I was sitting in a pharmacy waiting for a prescription to be filled and saw that a child, aged around three or four, was kneeling on the floor near me facing a chair like my own, and playing with some tiny plastic animals on that chair. I had seen the same child with earlier with an adult woman and an older child, a girl, aged maybe 7 or 8. This time, the woman and the older child were some yards away looking at goods on the shelves leaving junior to play. It wasn't easy to tell whether junior was a boy or a girl, but the hairstyle was closely cropped and had a side parting; this was like one would expect on a boy, but it's not unknown for girls to have short hair here. I made out that junior was wearing a long, multi-coloured tee-shirt and royal blue shorts with a striped belt and pockets. Junior is, I surmised, a boy. It wasn't until mum returned and junior stood up that I realised this long tee-shirt was quite clearly a knee-length dress that was gathered at the waist, and was pulled down as the child stood falling way below the hem of the shorts. OK, so junior is a girl.
But hang on - how many girls wear proper shorts with a belt and pockets under a dress? A few minutes later, after the family had gone and I'd got my tablets, I was joined by my youngest daughter.
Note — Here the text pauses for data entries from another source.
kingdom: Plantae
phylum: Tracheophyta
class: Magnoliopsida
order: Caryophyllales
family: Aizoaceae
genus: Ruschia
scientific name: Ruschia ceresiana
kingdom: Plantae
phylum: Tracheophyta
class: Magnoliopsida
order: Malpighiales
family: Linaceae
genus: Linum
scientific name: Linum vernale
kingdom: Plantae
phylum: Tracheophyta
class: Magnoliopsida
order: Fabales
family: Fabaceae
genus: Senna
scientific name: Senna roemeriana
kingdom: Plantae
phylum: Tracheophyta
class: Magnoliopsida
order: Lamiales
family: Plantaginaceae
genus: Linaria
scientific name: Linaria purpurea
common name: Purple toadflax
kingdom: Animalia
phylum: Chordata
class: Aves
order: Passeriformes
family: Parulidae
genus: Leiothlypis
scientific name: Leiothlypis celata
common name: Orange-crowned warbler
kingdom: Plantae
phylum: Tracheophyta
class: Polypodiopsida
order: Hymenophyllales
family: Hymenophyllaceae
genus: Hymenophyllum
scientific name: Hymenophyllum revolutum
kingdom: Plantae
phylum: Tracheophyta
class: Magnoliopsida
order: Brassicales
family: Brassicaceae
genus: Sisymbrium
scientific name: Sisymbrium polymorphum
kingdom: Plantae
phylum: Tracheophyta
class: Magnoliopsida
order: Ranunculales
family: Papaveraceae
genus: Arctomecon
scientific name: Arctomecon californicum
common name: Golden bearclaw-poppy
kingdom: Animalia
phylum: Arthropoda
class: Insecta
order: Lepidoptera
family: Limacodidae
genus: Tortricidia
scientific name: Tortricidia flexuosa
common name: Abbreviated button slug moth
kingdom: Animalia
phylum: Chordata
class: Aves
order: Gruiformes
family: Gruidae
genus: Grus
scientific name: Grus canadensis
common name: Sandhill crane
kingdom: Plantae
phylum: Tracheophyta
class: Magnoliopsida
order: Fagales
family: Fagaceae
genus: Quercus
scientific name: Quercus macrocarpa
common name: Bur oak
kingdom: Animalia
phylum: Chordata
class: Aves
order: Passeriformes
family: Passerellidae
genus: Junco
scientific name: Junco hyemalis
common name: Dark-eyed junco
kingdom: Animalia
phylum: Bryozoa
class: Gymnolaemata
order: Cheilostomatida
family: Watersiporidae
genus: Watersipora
I told her what I had seen and wondered what she would make of it. She speculated that junior probably was a boy and the dress had been his older sister's, he'd said he wanted to wear it for a shopping trip and his mother was fine with that. She said that wouldn't have surprised her because, having a child of her own at nursery school (called "dagis" here), this kind of thing is not uncommon. The parents aren't trying to make some kind of ideological statement about gender norms: they just don't see it as an issue - and this is a major shift. Would such a thing have been conceivable just 30-years ago? Probably not. Does it prove that the age of males being free to wear unbifurcated clothes is now upon us? No. But little changes for little people is a little step - and lots of little steps make for a big stride forward over time.
Footnote: of course, we could both have been wrong and junior could have been a girl with cropped hair and an unusual desire to wear short trousers under a dress, in which case I apologize for wasting two minutes of your time reading this!